Extracted text:
** START **
Making Burzum a contested space

What the left gets wrong about black metal’s latent radicalism

Thus far, the left’s attempts to develop a political counterweight to black metal’s far right tendencies have misunderstood the radical potentials inherent in black metal itself. Rather than jettisoning the deeply problematic elements of black metal’s history wholesale and seeking to build on new, politically acceptable ground, I would argue that we must instead face the problematic head on by “making Burzum a contested space”.

Roland Barthes’ famous essay ‘Death of the Author’ from which this idea is borrowed, is often misunderstood as a moral argument, one justifying our interaction with art made by people we regard as abhorrent by metaphorically “killing” the author. Whilst this could be one implication of Barthes’ essay, it is not his central thesis.
** END **
(Recorded data)
** START **
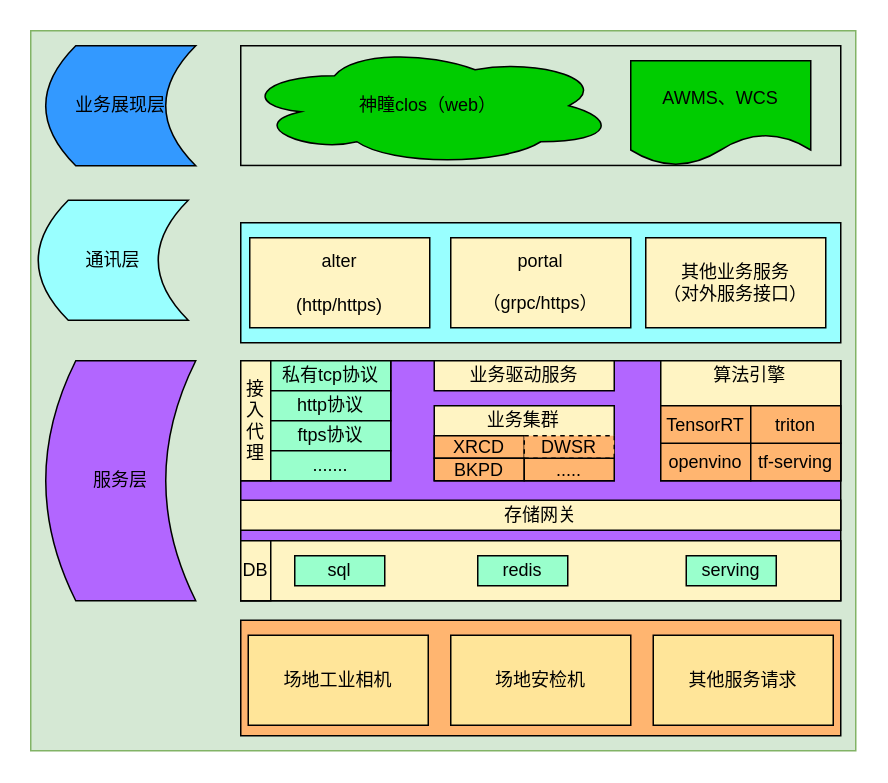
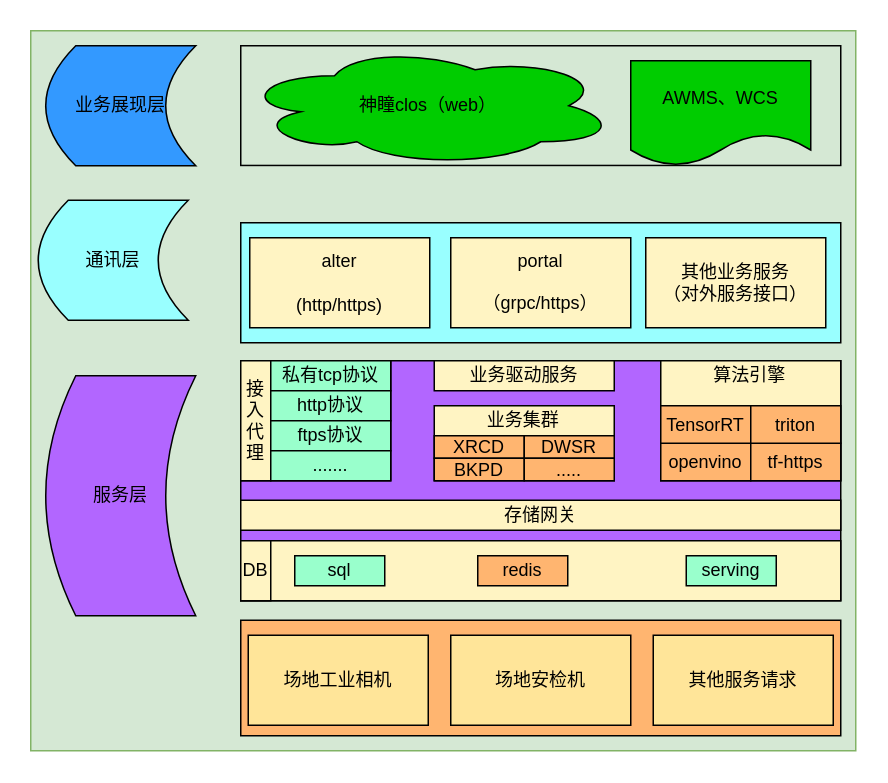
  <mxCell id="0" />
  <mxCell id="1" parent="0" />
  <mxCell id="2" value="" style="rounded=0;whiteSpace=wrap;html=1;labelBackgroundColor=none;fillColor=#d5e8d4;strokeColor=#82b366;" vertex="1" parent="1"><mxGeometry x="20" y="20" width="550" height="480" as="geometry" /></mxCell>
  <mxCell id="3" value="业务展现层" style="shape=dataStorage;whiteSpace=wrap;html=1;fixedSize=1;fillColor=#3399FF;" vertex="1" parent="1"><mxGeometry x="30" y="30" width="100" height="80" as="geometry" /></mxCell>
  <mxCell id="4" value="通讯层" style="shape=dataStorage;whiteSpace=wrap;html=1;fixedSize=1;fillColor=#99FFFF;" vertex="1" parent="1"><mxGeometry x="25" y="133" width="100" height="80" as="geometry" /></mxCell>
- <mxCell id="5" value="服务层" style="shape=dataStorage;whiteSpace=wrap;html=1;fixedSize=1;fillColor=#B266FF;" vertex="1" parent="1"><mxGeometry x="30" y="240" width="100" height="160" as="geometry" /></mxCell>
+ <mxCell id="5" value="服务层" style="shape=dataStorage;whiteSpace=wrap;html=1;fixedSize=1;fillColor=#B266FF;" vertex="1" parent="1"><mxGeometry x="30" y="250" width="100" height="160" as="geometry" /></mxCell>
  <mxCell id="6" value="" style="rounded=0;whiteSpace=wrap;html=1;fontSize=12;fillColor=#99FFFF;" vertex="1" parent="1"><mxGeometry x="160" y="148" width="400" height="80" as="geometry" /></mxCell>
  <mxCell id="7" value="&lt;span&gt;alter&lt;/span&gt;&lt;br&gt;&lt;br&gt;&lt;span&gt;(http/https)&lt;/span&gt;" style="rounded=0;whiteSpace=wrap;html=1;fontSize=12;fillColor=#FFF4C3;" vertex="1" parent="1"><mxGeometry x="166" y="158" width="120" height="60" as="geometry" /></mxCell>
  <mxCell id="8" value="&lt;p style=&quot;line-height: 15.6px&quot;&gt;portal&lt;/p&gt;&lt;p style=&quot;line-height: 15.6px&quot;&gt;（grpc/https）&lt;/p&gt;" style="rounded=0;whiteSpace=wrap;html=1;fontSize=12;fillColor=#FFF4C3;" vertex="1" parent="1"><mxGeometry x="300" y="158" width="120" height="60" as="geometry" /></mxCell>
  <mxCell id="9" value="其他业务服务&lt;br&gt;（对外服务接口）" style="rounded=0;whiteSpace=wrap;html=1;fontSize=12;fillColor=#FFF4C3;" vertex="1" parent="1"><mxGeometry x="430" y="158" width="120" height="60" as="geometry" /></mxCell>
  <mxCell id="10" value="" style="rounded=0;whiteSpace=wrap;html=1;labelBackgroundColor=#33FF99;fillColor=#B266FF;" vertex="1" parent="1"><mxGeometry x="160" y="240" width="400" height="160" as="geometry" /></mxCell>
  <mxCell id="11" value="" style="rounded=0;whiteSpace=wrap;html=1;fillColor=#FFF4C3;" vertex="1" parent="1"><mxGeometry x="160" y="360" width="400" height="40" as="geometry" /></mxCell>
  <mxCell id="12" value="sql" style="rounded=0;whiteSpace=wrap;html=1;fillColor=#99FFCC;" vertex="1" parent="1"><mxGeometry x="196" y="370" width="60" height="20" as="geometry" /></mxCell>
  <mxCell id="13" value="DB" style="rounded=0;whiteSpace=wrap;html=1;fillColor=#FFF4C3;" vertex="1" parent="1"><mxGeometry x="160" y="360" width="20" height="40" as="geometry" /></mxCell>
- <mxCell id="14" value="redis" style="rounded=0;whiteSpace=wrap;html=1;fillColor=#99FFCC;" vertex="1" parent="1"><mxGeometry x="318" y="370" width="60" height="20" as="geometry" /></mxCell>
+ <mxCell id="14" value="redis" style="rounded=0;whiteSpace=wrap;html=1;fillColor=#ffb570;" vertex="1" parent="1"><mxGeometry x="318" y="370" width="60" height="20" as="geometry" /></mxCell>
  <mxCell id="15" value="serving" style="rounded=0;whiteSpace=wrap;html=1;fillColor=#99FFCC;" vertex="1" parent="1"><mxGeometry x="457" y="370" width="60" height="20" as="geometry" /></mxCell>
  <mxCell id="16" value="" style="rounded=0;whiteSpace=wrap;html=1;fontSize=12;" vertex="1" parent="1"><mxGeometry x="160" y="240" width="100" height="80" as="geometry" /></mxCell>
  <mxCell id="17" value="接入代理" style="rounded=0;whiteSpace=wrap;html=1;fontSize=12;fillColor=#FFF4C3;" vertex="1" parent="1"><mxGeometry x="160" y="240" width="20" height="80" as="geometry" /></mxCell>
  <mxCell id="18" value="私有tcp协议" style="rounded=0;whiteSpace=wrap;html=1;fontSize=12;fillColor=#99FFCC;" vertex="1" parent="1"><mxGeometry x="180" y="240" width="80" height="20" as="geometry" /></mxCell>
  <mxCell id="19" value="http协议" style="rounded=0;whiteSpace=wrap;html=1;fontSize=12;fillColor=#99FFCC;" vertex="1" parent="1"><mxGeometry x="180" y="260" width="80" height="20" as="geometry" /></mxCell>
  <mxCell id="20" value="ftps协议" style="rounded=0;whiteSpace=wrap;html=1;fontSize=12;fillColor=#99FFCC;" vertex="1" parent="1"><mxGeometry x="180" y="280" width="80" height="20" as="geometry" /></mxCell>
  <mxCell id="21" value="......." style="rounded=0;whiteSpace=wrap;html=1;fontSize=12;fillColor=#99FFCC;" vertex="1" parent="1"><mxGeometry x="180" y="300" width="80" height="20" as="geometry" /></mxCell>
  <mxCell id="22" value="业务驱动服务" style="rounded=0;whiteSpace=wrap;html=1;fontSize=12;fillColor=#FFF4C3;" vertex="1" parent="1"><mxGeometry x="289" y="240" width="120" height="20" as="geometry" /></mxCell>
  <mxCell id="23" value="" style="rounded=0;whiteSpace=wrap;html=1;fontSize=12;align=center;fillColor=#FFF4C3;" vertex="1" parent="1"><mxGeometry x="289" y="270" width="120" height="50" as="geometry" /></mxCell>
  <mxCell id="24" value="&lt;span&gt;业务集群&lt;/span&gt;" style="text;html=1;align=center;verticalAlign=middle;resizable=0;points=[];autosize=1;fontSize=12;" vertex="1" parent="1"><mxGeometry x="318" y="270" width="60" height="20" as="geometry" /></mxCell>
  <mxCell id="25" value="XRCD" style="rounded=0;whiteSpace=wrap;html=1;fontSize=12;fillColor=#FFB570;" vertex="1" parent="1"><mxGeometry x="289" y="290" width="60" height="15" as="geometry" /></mxCell>
- <mxCell id="26" value="DWSR" style="rounded=0;whiteSpace=wrap;html=1;fontSize=12;fillColor=#FFB570;dashed=1;" vertex="1" parent="1"><mxGeometry x="349" y="290" width="60" height="15" as="geometry" /></mxCell>
+ <mxCell id="26" value="DWSR" style="rounded=0;whiteSpace=wrap;html=1;fontSize=12;fillColor=#FFB570;" vertex="1" parent="1"><mxGeometry x="349" y="290" width="60" height="15" as="geometry" /></mxCell>
  <mxCell id="27" value="BKPD" style="rounded=0;whiteSpace=wrap;html=1;fontSize=12;fillColor=#FFB570;" vertex="1" parent="1"><mxGeometry x="289" y="305" width="60" height="15" as="geometry" /></mxCell>
  <mxCell id="28" value="....." style="rounded=0;whiteSpace=wrap;html=1;fontSize=12;fillColor=#FFB570;" vertex="1" parent="1"><mxGeometry x="349" y="305" width="60" height="15" as="geometry" /></mxCell>
  <mxCell id="29" value="" style="rounded=0;whiteSpace=wrap;html=1;fontSize=12;fillColor=#FFF4C3;" vertex="1" parent="1"><mxGeometry x="440" y="240" width="120" height="80" as="geometry" /></mxCell>
  <mxCell id="30" value="&lt;span&gt;算法引擎&lt;/span&gt;" style="text;html=1;align=center;verticalAlign=middle;resizable=0;points=[];autosize=1;fontSize=12;" vertex="1" parent="1"><mxGeometry x="469" y="240" width="60" height="20" as="geometry" /></mxCell>
  <mxCell id="31" value="openvino" style="rounded=0;whiteSpace=wrap;html=1;fontSize=12;fillColor=#FFB570;" vertex="1" parent="1"><mxGeometry x="440" y="295" width="60" height="25" as="geometry" /></mxCell>
- <mxCell id="32" value="tf-serving" style="rounded=0;whiteSpace=wrap;html=1;fontSize=12;fillColor=#FFB570;" vertex="1" parent="1"><mxGeometry x="500" y="295" width="60" height="25" as="geometry" /></mxCell>
+ <mxCell id="32" value="tf-https" style="rounded=0;whiteSpace=wrap;html=1;fontSize=12;fillColor=#FFB570;" vertex="1" parent="1"><mxGeometry x="500" y="295" width="60" height="25" as="geometry" /></mxCell>
  <mxCell id="33" value="TensorRT" style="rounded=0;whiteSpace=wrap;html=1;fontSize=12;fillColor=#FFB570;" vertex="1" parent="1"><mxGeometry x="440" y="270" width="60" height="25" as="geometry" /></mxCell>
  <mxCell id="34" value="triton" style="rounded=0;whiteSpace=wrap;html=1;fontSize=12;fillColor=#FFB570;" vertex="1" parent="1"><mxGeometry x="500" y="270" width="60" height="25" as="geometry" /></mxCell>
  <mxCell id="35" value="存储网关" style="rounded=0;whiteSpace=wrap;html=1;fontSize=12;fillColor=#FFF4C3;" vertex="1" parent="1"><mxGeometry x="160" y="333" width="400" height="20" as="geometry" /></mxCell>
  <mxCell id="36" value="" style="rounded=0;whiteSpace=wrap;html=1;labelBackgroundColor=#33FF99;fillColor=#FFB570;" vertex="1" parent="1"><mxGeometry x="160" y="413" width="400" height="77" as="geometry" /></mxCell>
  <mxCell id="37" value="场地工业相机" style="rounded=0;whiteSpace=wrap;html=1;fontSize=12;fillColor=#FFE599;" vertex="1" parent="1"><mxGeometry x="165" y="423" width="120" height="60" as="geometry" /></mxCell>
  <mxCell id="38" value="场地安检机" style="rounded=0;whiteSpace=wrap;html=1;fontSize=12;fillColor=#FFE599;" vertex="1" parent="1"><mxGeometry x="300" y="423" width="120" height="60" as="geometry" /></mxCell>
  <mxCell id="39" value="其他服务请求" style="rounded=0;whiteSpace=wrap;html=1;fontSize=12;fillColor=#FFE599;" vertex="1" parent="1"><mxGeometry x="435" y="423" width="120" height="60" as="geometry" /></mxCell>
  <mxCell id="40" value="" style="rounded=0;whiteSpace=wrap;html=1;labelBackgroundColor=none;fillColor=none;" vertex="1" parent="1"><mxGeometry x="160" y="30" width="400" height="79.8" as="geometry" /></mxCell>
  <mxCell id="41" value="神瞳clos（web）" style="ellipse;shape=cloud;whiteSpace=wrap;html=1;fontSize=12;fillColor=#00CC00;" vertex="1" parent="1"><mxGeometry x="160" y="30" width="250" height="80" as="geometry" /></mxCell>
  <mxCell id="42" value="AWMS、WCS" style="shape=document;whiteSpace=wrap;html=1;boundedLbl=1;rounded=0;labelBackgroundColor=none;fillColor=#00CC00;" vertex="1" parent="1"><mxGeometry x="420" y="40" width="120" height="70" as="geometry" /></mxCell>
** END **
What is asked:
- A) Collect every line in the listing that contains the string "redis".
- B) Carry on the essay about black metal and the left, picking up right after its last sentence.

Task-by-task answers:
- A)
- <mxCell id="14" value="redis" style="rounded=0;whiteSpace=wrap;html=1;fillColor=#99FFCC;" vertex="1" parent="1"><mxGeometry x="318" y="370" width="60" height="20" as="geometry" /></mxCell>
+ <mxCell id="14" value="redis" style="rounded=0;whiteSpace=wrap;html=1;fillColor=#ffb570;" vertex="1" parent="1"><mxGeometry x="318" y="370" width="60" height="20" as="geometry" /></mxCell>

- B)
Rather than asserting that it’s ok to listen to Burzum because art and artist are separate (as if such compartmentalisation were some kind of magic spell that we cast to make all the bad feelings go away), we must instead look at the act of consuming art as one of reclamation, of wresting its power from the hateful figures that produced it and casting it in new and potentially radical contexts. This idea is explored in depth by Robert G. H. Burns in his article ‘German Symbolism in Rock Music: National Signification in the Imagery and Songs of Rammstein’, in which he argues that Rammstein’s appropriation and play with fascist imagery resituates said imagery in new and politically novel ways, neutering otherwise dangerous historical material of its power rather than ignoring or denying it. One reading of this is a kind of reverse cultural appropriation.

We don’t listen to Burzum reluctantly, listing the specifics of our personal moral boundaries (pointing to the alleged apoliticism of Burzum’s actual musical output, withholding financial support, not wearing Burzum t-shirts in public etc.), nor do we listen proudly and without self-criticism. We do it in order to make the art of Burzum a contested space, filled with interpretations and possibilities that extend well beyond Varg Vikernes the man, his beliefs, and his actions. Consider this quote from ‘Death of the Author’:

We know that a text does not consist of a line of words, releasing a single “theological” meaning (the “message” of the Author-God), but is a space of many dimensions, in which are wedded and contested various kinds of writing, no one of which is original: the text is a tissue of citations, resulting from the thousand sources of culture.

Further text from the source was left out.